◆ **HOW TO COMPLETE THIS TASK**:
Carry on the recipe for yogurt-marinated baked chicken after its step 4, writing the instructions that follow.

◆ **PROVIDED TEXT**:

Additional Ingredients

  • 1 large red onion, sliced
  • Olive oil spray

Instructions

  1. Preheat the Oven: Set your oven to 425°F (220°C) to ensure it’s fully heated before baking the chicken, resulting in even cooking and a nice char.
  2. Prepare the Chicken: Dice the chicken thighs into 1-inch cubes and place them in a large mixing bowl. Add the Greek yogurt, tomato paste, lemon zest and juice, minced garlic, dried oregano, paprika, cumin, cinnamon, salt, and black pepper. Mix thoroughly to coat all pieces evenly with the marinade.
  3. Marinate: Cover the bowl and let the chicken marinate for at least 20 minutes at room temperature, or refrigerate for up to 12 hours to deepen the flavors.
  4. Arrange on Baking Sheet: Line a baking sheet with parchment paper. Spread the marinated chicken in an even layer on the sheet. Top with the sliced red onions and lightly spray the top with olive oil to help caramelize the onions and keep the chicken moist.

◆ **SUPPLIED DATA**:
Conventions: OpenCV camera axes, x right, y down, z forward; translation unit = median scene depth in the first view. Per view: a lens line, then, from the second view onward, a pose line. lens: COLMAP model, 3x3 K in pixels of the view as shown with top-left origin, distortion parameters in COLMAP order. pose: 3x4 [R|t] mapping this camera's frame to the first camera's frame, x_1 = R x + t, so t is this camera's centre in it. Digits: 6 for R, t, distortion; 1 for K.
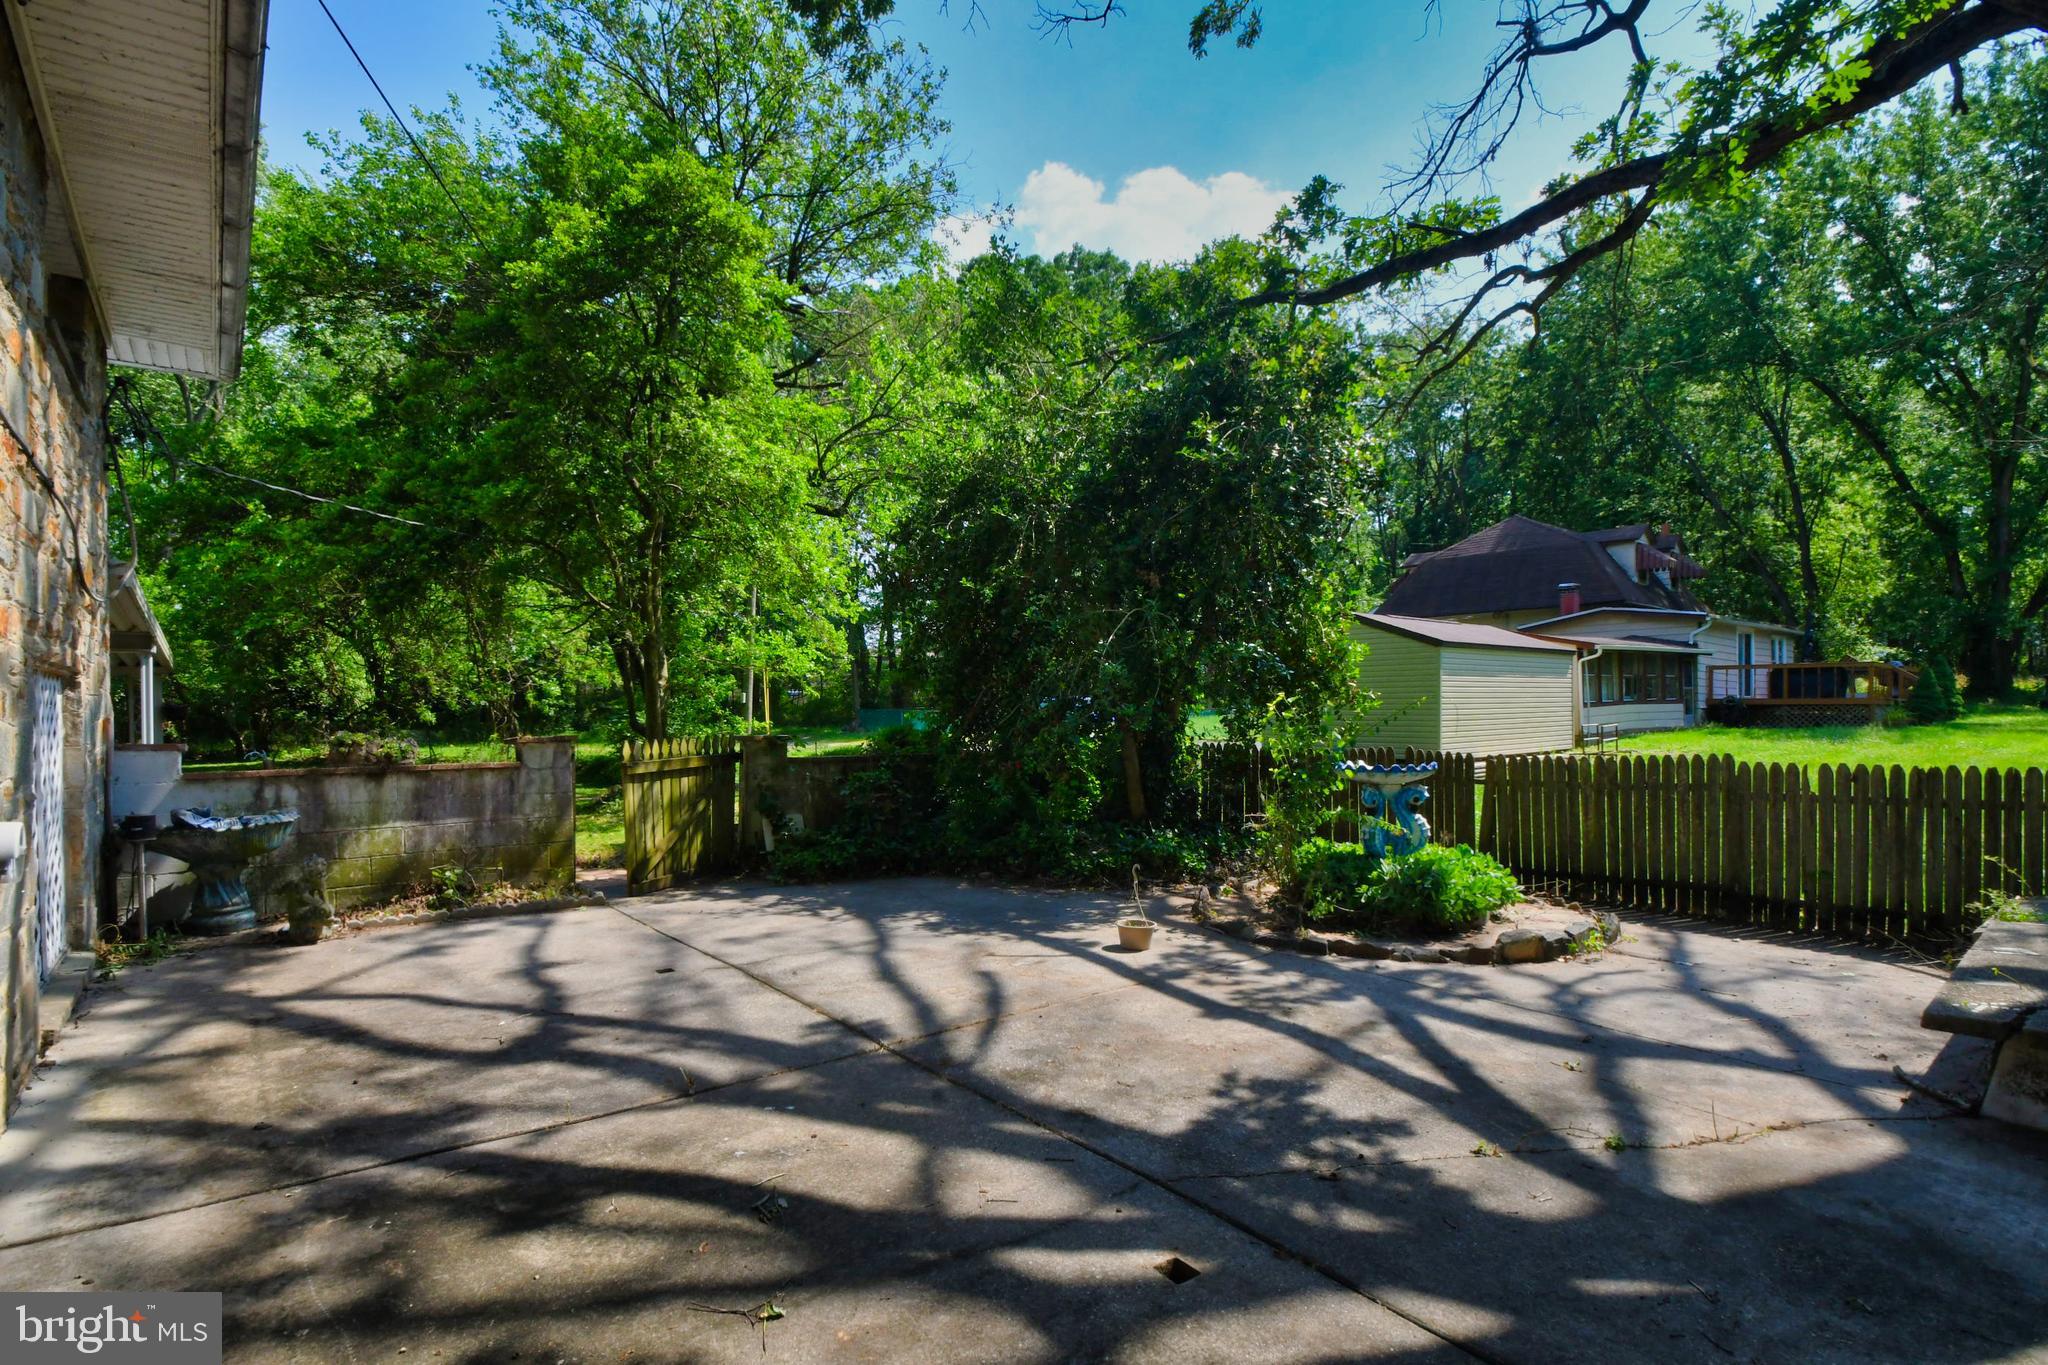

◆ **RESULT FOR THIS TASK**:
  5. Bake and Broil: Bake the chicken for 35 to 40 minutes until fully cooked. Then switch your oven to broil and cook for an additional 3 to 5 minutes, watching closely, until the edges of the chicken are slightly charred for that authentic shawarma flavor.
  6. Serve: Serve the chicken shawarma warm over rice with hummus and tzatziki, stuffed into pita bread with fresh veggies, or on top of a crisp salad for a delicious Mediterranean meal.

Notes

  • For a spicier version, add 1 tsp cayenne pepper or red pepper flakes to the marinade.
  • Chicken breasts can be substituted for thighs; reduce baking time by about 5 minutes to avoid drying out.
  • This recipe is gluten free when served without pita; serve with rice, quinoa, or salad for a gluten-free meal.
  • Store leftovers in an airtight container in the refrigerator for up to 4 days.
  • Perfect for meal prep, this dish keeps well and reheats easily.
  • Try pairing with roasted potatoes and grilled vegetables for a heartier dinner option.
  • For an authentic gyro, use this recipe as a base and add traditional toppings like lettuce, tomato, and cucumber.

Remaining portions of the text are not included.